• [O QUE FAZER]:
A - Repita sem alterações o trecho do texto sobre os produtores de leite gaúchos, começando em "Apesar do início" e seguindo até "de maior consumo.".
B - Segundo o texto sobre os produtores de leite gaúchos, de quais países do Mercosul vêm principalmente as importações de produtos lácteos?

Os produtores de leite do Rio Grande do Sul iniciaram 2026 enfrentando um cenário de forte pressão econômica, com valores pagos pelo litro abaixo do custo de produção. A situação tem levado parte das propriedades a vender animais ou recorrer a crédito para manter a atividade.
De acordo com a Associação dos Criadores de Gado Holandês do Rio Grande do Sul (Gadolando), os meses de janeiro e fevereiro foram especialmente desafiadores para o setor. Em muitos casos, a remuneração não foi suficiente para cobrir despesas básicas, comprometendo a sustentabilidade das fazendas.
Além da baixa remuneração, fatores climáticos têm agravado a situação no estado. Nos últimos anos, o Rio Grande do Sul enfrentou períodos de estiagem seguidos por eventos de excesso de chuva, dificultando a produção de pastagem e silagem, essenciais para a alimentação do rebanho.
Com menor disponibilidade de alimento produzido na própria propriedade, os produtores precisam recorrer à compra de insumos no mercado, elevando os custos e reduzindo ainda mais as margens da atividade leiteira.

Apesar do início de ano negativo, o setor começa a observar sinais de estabilização nos preços. Em fevereiro, a queda nos valores foi menos intensa e, no início de março, já há indicativos de leve recuperação.
A expectativa é de que os preços do leite apresentem melhora gradual entre abril e junho, impulsionados por fatores sazonais. O retorno das aulas e a chegada das temperaturas mais baixas tendem a aumentar o consumo de leite e derivados, favorecendo a recuperação do mercado.
Tradicionalmente, o comportamento do setor é marcado por ciclos, com preços mais baixos no início do ano e recuperação ao longo do outono e inverno. No entanto, esse padrão não se confirmou em 2025, quando a remuneração permaneceu pressionada mesmo nos meses de maior consumo.
Outro ponto de atenção para o setor são as importações de produtos lácteos, principalmente de países do Mercosul, como Argentina e Uruguai. A entrada desses produtos no mercado brasileiro tem contribuído para a pressão sobre os preços internos.
Ainda assim, condições climáticas mais favoráveis nos próximos meses podem ajudar a reduzir custos de produção. Temperaturas mais amenas diminuem o estresse térmico das vacas e favorecem a implantação de pastagens de inverno, o que pode aliviar parte da pressão sobre as margens.

• [DADOS]:
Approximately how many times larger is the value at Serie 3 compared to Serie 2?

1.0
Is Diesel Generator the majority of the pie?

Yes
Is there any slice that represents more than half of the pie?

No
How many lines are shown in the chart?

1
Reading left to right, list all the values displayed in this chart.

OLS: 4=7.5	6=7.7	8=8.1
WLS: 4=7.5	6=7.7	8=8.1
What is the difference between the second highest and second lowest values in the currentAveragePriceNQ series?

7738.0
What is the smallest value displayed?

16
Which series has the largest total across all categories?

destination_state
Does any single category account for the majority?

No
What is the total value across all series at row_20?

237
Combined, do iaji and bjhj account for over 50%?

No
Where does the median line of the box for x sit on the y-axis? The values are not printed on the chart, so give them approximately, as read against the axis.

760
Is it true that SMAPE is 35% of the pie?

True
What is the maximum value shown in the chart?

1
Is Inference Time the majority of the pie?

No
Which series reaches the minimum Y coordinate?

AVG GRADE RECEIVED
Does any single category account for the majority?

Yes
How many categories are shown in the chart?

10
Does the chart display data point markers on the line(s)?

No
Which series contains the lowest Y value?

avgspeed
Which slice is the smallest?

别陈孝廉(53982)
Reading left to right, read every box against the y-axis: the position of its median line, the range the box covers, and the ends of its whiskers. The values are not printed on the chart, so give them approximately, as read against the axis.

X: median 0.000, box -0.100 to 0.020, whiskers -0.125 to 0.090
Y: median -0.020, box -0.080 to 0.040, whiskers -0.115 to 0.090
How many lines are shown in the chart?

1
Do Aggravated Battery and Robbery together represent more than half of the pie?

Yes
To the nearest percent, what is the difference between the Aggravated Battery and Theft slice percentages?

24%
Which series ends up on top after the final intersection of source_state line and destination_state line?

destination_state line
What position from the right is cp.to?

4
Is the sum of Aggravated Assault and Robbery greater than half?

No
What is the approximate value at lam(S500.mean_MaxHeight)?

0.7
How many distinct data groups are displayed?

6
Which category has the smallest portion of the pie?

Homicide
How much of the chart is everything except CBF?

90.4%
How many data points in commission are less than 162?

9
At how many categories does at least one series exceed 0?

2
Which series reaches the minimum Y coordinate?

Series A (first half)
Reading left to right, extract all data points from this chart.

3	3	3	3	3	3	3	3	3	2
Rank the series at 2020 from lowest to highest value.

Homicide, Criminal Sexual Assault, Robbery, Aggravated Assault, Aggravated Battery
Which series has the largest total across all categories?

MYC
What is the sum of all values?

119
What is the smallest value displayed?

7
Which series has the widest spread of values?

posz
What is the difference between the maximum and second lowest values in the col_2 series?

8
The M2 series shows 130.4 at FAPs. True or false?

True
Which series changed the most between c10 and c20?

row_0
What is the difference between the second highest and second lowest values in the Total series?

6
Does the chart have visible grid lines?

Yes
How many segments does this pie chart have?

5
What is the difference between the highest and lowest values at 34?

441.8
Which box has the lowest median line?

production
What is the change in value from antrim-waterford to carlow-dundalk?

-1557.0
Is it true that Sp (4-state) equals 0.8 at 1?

• [RESPOSTAS POR TAREFA]:
A -
Apesar do início de ano negativo, o setor começa a observar sinais de estabilização nos preços. Em fevereiro, a queda nos valores foi menos intensa e, no início de março, já há indicativos de leve recuperação.
A expectativa é de que os preços do leite apresentem melhora gradual entre abril e junho, impulsionados por fatores sazonais. O retorno das aulas e a chegada das temperaturas mais baixas tendem a aumentar o consumo de leite e derivados, favorecendo a recuperação do mercado.
Tradicionalmente, o comportamento do setor é marcado por ciclos, com preços mais baixos no início do ano e recuperação ao longo do outono e inverno. No entanto, esse padrão não se confirmou em 2025, quando a remuneração permaneceu pressionada mesmo nos meses de maior consumo.

B - Argentina e Uruguai.